The public’s fascination with the around-the-world race extended across the country, and indeed across much of the world. In its quest to sell ever more newspapers, The World had promoted Nellie Bly’s trip in its pages day after day. By the time the trip was over Bly was perhaps the most famous woman in the United States – and this was the time when American companies were just beginning to understand that the image of a famous person could be used to sell products.
So in 1890 American women wore Nellie Bly caps and Nellie Bly dresses and Nellie Bly gloves, modeled on the ones she had made famous during her trip. Children used the Nellie Bly tablet notebook and carried it to school in a Nellie Bly school bag. At home, you could write on Nellie Bly stationery with the Nellie Bly fountain pen in the light of the Nellie Bly lamp. A series of advertising trade cards with drawings of Nellie Bly on the front sold everything from coffee to tobacco to spices. The George L. Ingerson Company of Syracuse, New York, even sold “Nellie Bly Horse Feed.”
It all seemed very promising, but as things turned out, Bly’s celebrity was the start of a long downward spiral in her journalistic career (she couldn’t go back to being an undercover reporter, because she was now too famous) and in her personal life as well. In short, the race around the world was a success from which Nellie Bly was never able to recover.
What sort of research did you do to bring the world of the nineteenth century alive for us today?

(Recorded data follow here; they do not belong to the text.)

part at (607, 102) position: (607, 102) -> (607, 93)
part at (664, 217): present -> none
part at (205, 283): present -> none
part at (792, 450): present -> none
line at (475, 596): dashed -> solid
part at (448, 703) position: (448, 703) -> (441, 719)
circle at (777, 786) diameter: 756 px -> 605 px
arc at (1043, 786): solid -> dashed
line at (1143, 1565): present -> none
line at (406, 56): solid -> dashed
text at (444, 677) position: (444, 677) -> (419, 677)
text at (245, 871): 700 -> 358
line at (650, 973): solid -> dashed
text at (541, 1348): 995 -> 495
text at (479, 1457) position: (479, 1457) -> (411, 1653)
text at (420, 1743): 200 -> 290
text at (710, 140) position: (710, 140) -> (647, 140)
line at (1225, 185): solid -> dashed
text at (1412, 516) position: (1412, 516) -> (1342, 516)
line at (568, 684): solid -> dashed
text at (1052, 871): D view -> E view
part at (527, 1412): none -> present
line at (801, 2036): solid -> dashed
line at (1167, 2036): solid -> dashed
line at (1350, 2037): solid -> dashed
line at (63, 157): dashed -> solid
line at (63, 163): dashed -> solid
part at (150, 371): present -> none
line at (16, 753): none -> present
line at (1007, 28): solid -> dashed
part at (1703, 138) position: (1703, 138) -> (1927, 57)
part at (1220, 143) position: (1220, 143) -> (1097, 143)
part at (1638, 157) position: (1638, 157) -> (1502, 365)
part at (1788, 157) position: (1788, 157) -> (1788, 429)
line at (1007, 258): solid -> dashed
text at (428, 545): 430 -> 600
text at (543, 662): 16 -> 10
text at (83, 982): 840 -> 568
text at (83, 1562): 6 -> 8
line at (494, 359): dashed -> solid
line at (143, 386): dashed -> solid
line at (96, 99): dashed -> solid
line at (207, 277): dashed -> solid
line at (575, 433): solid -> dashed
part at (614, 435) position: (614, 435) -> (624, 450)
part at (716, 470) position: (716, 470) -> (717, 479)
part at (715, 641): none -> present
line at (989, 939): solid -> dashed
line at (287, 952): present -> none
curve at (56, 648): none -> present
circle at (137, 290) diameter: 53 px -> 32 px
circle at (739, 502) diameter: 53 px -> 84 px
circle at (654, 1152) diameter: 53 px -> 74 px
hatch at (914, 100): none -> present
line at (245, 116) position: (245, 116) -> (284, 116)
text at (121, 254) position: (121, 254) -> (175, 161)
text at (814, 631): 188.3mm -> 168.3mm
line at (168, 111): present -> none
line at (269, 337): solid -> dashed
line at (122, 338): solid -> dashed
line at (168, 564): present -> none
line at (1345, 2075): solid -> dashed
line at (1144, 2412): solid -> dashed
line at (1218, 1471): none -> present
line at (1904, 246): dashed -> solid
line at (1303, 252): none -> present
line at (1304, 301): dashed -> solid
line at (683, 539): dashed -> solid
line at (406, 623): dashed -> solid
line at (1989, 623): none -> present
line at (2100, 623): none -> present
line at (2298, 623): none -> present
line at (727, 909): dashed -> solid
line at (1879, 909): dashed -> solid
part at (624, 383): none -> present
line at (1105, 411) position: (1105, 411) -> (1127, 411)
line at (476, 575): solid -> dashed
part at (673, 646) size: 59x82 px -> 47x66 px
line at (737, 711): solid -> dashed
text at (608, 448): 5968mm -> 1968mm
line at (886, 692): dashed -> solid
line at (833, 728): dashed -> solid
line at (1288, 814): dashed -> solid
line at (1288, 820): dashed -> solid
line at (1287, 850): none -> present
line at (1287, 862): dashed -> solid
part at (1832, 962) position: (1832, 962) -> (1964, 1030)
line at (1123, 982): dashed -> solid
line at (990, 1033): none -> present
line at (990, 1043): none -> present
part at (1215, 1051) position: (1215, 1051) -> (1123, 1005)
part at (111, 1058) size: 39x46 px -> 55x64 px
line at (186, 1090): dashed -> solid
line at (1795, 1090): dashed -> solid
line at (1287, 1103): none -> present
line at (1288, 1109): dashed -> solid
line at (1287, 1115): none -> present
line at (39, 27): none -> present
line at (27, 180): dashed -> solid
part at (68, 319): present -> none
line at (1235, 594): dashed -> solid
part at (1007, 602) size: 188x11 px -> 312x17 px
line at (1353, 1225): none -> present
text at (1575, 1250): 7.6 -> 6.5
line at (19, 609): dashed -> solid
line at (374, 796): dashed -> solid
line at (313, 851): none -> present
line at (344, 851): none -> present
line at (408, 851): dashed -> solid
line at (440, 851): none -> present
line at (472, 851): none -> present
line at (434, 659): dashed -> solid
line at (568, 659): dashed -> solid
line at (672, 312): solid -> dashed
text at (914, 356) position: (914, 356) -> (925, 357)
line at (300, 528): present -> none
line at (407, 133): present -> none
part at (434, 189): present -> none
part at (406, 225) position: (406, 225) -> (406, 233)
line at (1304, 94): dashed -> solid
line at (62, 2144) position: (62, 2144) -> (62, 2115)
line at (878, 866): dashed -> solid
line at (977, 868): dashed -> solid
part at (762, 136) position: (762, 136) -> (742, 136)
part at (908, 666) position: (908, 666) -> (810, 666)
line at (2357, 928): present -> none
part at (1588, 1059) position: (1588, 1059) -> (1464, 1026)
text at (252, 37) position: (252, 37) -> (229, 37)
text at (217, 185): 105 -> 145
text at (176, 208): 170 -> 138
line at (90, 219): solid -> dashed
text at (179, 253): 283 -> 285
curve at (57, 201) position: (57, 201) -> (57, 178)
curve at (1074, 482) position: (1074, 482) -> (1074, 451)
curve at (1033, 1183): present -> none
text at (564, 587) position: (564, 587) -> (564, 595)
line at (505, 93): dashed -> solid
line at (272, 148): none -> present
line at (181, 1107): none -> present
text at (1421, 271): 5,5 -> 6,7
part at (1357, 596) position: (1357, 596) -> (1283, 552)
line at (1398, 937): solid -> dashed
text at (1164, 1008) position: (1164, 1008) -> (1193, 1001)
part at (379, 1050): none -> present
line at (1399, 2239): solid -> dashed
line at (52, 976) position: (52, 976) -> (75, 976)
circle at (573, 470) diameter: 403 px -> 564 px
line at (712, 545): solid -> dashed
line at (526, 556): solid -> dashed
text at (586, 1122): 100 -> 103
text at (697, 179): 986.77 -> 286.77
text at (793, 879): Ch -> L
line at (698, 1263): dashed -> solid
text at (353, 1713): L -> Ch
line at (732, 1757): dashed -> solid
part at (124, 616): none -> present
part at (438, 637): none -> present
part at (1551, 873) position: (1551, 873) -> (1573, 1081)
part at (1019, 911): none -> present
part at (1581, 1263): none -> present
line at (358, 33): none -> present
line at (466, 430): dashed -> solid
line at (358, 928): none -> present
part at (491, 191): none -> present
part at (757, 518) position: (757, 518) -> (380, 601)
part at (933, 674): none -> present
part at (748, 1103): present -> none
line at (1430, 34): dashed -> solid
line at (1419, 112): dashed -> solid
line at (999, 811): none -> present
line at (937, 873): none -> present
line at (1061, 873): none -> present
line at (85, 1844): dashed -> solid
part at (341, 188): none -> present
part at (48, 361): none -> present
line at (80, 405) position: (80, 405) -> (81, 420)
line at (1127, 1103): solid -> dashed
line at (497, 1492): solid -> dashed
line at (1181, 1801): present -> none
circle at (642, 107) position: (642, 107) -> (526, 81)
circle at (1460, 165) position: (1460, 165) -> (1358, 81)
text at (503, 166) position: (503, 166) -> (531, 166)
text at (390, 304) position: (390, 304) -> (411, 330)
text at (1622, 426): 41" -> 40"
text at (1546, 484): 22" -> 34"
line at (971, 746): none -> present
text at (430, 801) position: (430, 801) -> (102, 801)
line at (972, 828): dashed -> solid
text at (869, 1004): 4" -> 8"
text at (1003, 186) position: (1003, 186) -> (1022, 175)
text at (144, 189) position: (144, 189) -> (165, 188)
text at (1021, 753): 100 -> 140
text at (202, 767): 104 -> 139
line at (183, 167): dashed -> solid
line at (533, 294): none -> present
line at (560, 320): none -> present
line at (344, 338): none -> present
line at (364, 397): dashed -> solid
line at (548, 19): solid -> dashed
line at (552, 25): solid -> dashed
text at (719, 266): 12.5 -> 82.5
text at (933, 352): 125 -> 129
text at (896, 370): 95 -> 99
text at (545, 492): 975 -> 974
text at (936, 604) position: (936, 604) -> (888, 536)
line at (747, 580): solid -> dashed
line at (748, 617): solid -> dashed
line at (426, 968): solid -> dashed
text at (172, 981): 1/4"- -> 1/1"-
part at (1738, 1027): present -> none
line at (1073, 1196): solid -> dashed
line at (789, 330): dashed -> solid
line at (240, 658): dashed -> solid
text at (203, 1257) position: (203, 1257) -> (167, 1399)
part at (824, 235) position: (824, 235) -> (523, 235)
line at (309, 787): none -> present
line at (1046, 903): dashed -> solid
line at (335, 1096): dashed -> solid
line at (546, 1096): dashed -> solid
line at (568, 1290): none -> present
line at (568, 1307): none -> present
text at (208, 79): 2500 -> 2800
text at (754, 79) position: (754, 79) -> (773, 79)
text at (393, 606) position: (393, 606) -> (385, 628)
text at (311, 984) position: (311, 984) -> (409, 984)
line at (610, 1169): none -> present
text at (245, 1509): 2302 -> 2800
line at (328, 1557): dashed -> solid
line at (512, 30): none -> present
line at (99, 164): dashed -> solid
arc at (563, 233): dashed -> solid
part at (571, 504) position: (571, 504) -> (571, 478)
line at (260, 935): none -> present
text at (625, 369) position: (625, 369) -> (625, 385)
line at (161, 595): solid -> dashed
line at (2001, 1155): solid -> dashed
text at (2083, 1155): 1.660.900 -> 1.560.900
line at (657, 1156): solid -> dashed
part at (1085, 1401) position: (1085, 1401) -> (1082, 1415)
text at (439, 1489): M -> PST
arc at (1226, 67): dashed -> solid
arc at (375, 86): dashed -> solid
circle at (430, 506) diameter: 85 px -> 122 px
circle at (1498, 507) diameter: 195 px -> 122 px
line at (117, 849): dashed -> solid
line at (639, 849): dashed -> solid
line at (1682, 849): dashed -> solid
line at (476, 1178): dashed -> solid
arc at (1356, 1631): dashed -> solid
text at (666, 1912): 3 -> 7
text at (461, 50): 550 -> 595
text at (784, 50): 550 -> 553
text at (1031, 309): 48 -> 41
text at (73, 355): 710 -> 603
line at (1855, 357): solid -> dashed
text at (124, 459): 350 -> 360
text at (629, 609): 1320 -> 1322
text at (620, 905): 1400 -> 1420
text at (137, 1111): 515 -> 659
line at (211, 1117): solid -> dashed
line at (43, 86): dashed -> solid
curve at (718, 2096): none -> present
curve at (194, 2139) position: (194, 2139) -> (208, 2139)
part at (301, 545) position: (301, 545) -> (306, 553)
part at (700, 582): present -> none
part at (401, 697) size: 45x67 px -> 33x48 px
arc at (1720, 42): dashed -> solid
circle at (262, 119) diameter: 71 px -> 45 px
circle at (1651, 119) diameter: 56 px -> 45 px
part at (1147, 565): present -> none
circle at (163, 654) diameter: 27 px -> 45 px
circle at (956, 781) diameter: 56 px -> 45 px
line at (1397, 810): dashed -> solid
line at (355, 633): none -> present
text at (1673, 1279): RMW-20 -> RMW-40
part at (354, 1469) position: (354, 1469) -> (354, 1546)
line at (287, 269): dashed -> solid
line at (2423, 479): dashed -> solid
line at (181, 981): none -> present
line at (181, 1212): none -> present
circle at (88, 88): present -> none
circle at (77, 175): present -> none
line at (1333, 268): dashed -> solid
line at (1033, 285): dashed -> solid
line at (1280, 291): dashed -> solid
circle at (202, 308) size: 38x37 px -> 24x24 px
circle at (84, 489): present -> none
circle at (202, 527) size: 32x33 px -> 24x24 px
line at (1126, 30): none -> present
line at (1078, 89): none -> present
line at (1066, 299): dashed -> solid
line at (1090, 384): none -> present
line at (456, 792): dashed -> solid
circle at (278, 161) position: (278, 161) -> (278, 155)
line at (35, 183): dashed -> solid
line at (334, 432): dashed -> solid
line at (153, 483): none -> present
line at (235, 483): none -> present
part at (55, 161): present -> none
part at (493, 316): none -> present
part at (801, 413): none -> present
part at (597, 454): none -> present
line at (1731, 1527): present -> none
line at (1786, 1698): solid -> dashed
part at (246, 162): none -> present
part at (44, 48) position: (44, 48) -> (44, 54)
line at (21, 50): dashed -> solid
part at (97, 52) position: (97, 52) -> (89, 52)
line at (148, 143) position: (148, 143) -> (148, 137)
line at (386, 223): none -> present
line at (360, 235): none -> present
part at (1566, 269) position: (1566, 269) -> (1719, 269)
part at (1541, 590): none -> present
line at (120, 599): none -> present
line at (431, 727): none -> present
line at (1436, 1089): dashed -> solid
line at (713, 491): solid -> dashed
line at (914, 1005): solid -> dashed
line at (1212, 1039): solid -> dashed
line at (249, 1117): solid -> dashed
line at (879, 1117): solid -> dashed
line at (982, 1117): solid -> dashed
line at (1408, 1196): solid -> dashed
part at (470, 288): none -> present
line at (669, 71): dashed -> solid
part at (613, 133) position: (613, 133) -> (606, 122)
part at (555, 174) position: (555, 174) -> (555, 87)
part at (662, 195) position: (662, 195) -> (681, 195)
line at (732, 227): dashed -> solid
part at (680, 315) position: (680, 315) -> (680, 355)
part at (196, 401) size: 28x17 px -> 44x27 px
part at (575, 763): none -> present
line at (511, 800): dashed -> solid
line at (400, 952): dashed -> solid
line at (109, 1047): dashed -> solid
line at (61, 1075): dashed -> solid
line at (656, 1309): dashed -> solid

EIGHTY DAYS is a work of non-fiction. I didn’t make up any of the events presented in it, and I didn’t ascribe any thoughts to a character that he or she himself didn’t claim. I took all of the dialogue in the book from a written source such as a memoir, letter, or newspaper article. I went through years’ worth of newspapers and magazines (including just about all of the articles that Nellie Bly and Elizabeth Bisland ever wrote), read guidebooks, travelers’ accounts, letters, histories, and biographies.
In writing the travel sections I drew most heavily on the writing of Bly and Bisland themselves, especially the books that they each wrote about the race. Sometimes I used direct quotes from their books, which I’ve cited in the endnotes; other times I paraphrased their descriptions as a way of maintaining their distinctive voices and points of view. (Bly had a sharp, peppery style and Bisland was erudite and lyrical, and their own books about the race around the world are each wonderful and well worth reading!)
I took no liberties with the facts – if a particular day was rainy or sunny, or if a particular ship was early or delayed, that’s how I wrote it in the book. I worked very hard to make this story as true to life as possible. But at the same time, I was conscious that I was writing narrative history – that is to say, history that reads almost like a novel. And so I spent endless hours in libraries and archives gathering all the material I possibly could, letting that world come alive in my mind so that I could put it down on the page.
I wanted to tell the story as vivid and compellingly as I possibly could, so that the reader would not just know what happened on the trip, but also experience what it was like: the roll of the steamship on a storm-tossed Atlantic in winter; a slow, moonlit trip through the Suez Canal; a luxurious hotel amid the tea plantations of Ceylon; the fetid back alleys and blood-soaked execution grounds of Canton; a snowshoe expedition across Sierra Nevada mountains blocked by snowdrifts twenty feet deep.